(AVAILABLE DATA)

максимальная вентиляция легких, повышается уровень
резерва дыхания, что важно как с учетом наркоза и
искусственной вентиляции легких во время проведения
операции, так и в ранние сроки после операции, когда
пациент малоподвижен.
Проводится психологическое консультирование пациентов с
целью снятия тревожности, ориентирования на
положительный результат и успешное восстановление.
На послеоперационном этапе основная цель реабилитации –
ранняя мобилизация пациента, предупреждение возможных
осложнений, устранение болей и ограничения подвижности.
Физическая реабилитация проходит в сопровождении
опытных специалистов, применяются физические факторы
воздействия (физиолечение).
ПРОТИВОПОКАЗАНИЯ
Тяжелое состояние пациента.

(End AVAILABLE DATA)

THE PROBLEM:
Your output should consist only of the lines from the one containing "воздействия (физиолечение)." to the end of the records above, each retyped exactly.

WRITTEN REPLY:
воздействия (физиолечение).
ПРОТИВОПОКАЗАНИЯ
Тяжелое состояние пациента.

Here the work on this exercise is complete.